There started BlogBurst. A web page where you can subscribe your weblog for free, and whom news sites can hire the service. Looks like it is not 100% available for publishers (but I put my weblog there anyway), so it’s still unknown how exactly will it work. But looks like good enough to be checked…

Googling, I found a Paul Graham’s article, with some concerns about Web 2.0. It’s a critical view of Web 2.0. Looks much like what I think about Software Engineering’s current ways, besides that nobody made up my mind about it until now. The article has some critiques, but ends with an interesting phrase: “Web 2.0 means using the web the way it’s meant to be used”.

It’s an interesting definition, but it has too much compromise. Because in the future the way web’s meant to be used probably will be pretty different than it is today.

(Excuse me for keep giving good references, with no critiques about the matter. I actually found some bad stuff, and I think there’s a point at this Universe – the Web 2.0 Universe -, where I’ll have to take tares apart from wheat. But I need to study more first, otherwise there’s good chances that I write some terrible mistakes)

Since I’m kinda new to this Web 2.0 stuff, I’m still learning the jargons. And the first one that appeared was this one: permalink. If it was a parmalink, we can think about an Italian city. But it was not.

Well, I found a good definition in an article at Tom Coates’ weblog, but it’s too long. Let me, so, try a shorter definition.

Permalinks is a short for permanent links. When you have a web page such that changes its index a lot (for instance, a weblog), you can store old indexes at another addresses, so that you can forever refer to that page’s information. It’s just a concept, but pretty useful to Web 2.0 – at least to the little that I know about Web 2.0.
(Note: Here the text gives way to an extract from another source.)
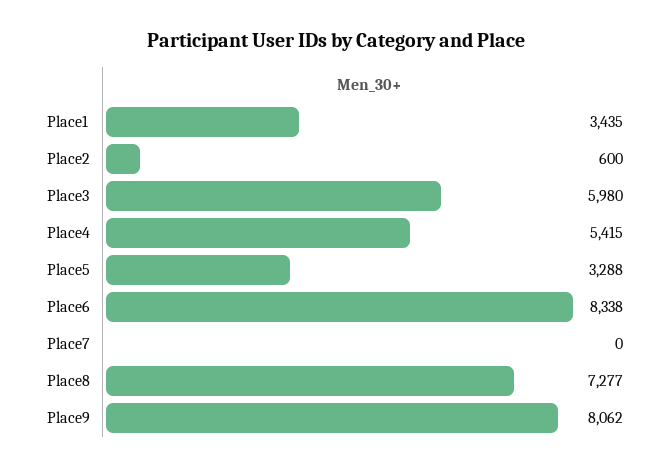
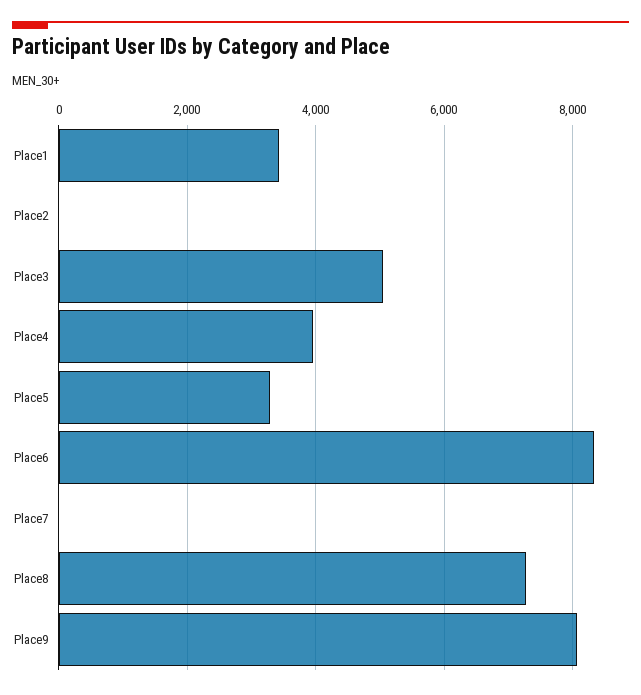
Place2: 600 -> 0
Place3: 5980 -> 5000
Place4: 5415 -> 4000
It’s interesting how things happen. I was just looking for design issues, and then a friend of mine appeared with some strange idea: the Web 2.0. “What is Web 2.0?”, that was my first question. And then he showed me a Tim O’Reilly’s article concerning precisely this issue: “After all, what the heck is this Web 2.0 you’re talking about?”. I didn’t finished the reading yet, but sounds pretty interesting. And it was chosen to be the first quotation here, at this weblog.

This weblog, by the way, mean to be a place where I’ll keep Web 2.0 related information. Please feel free to post, ask, help, even correct me. I’m just a newbie regarding the subject, willing to learn. Thanks in advance.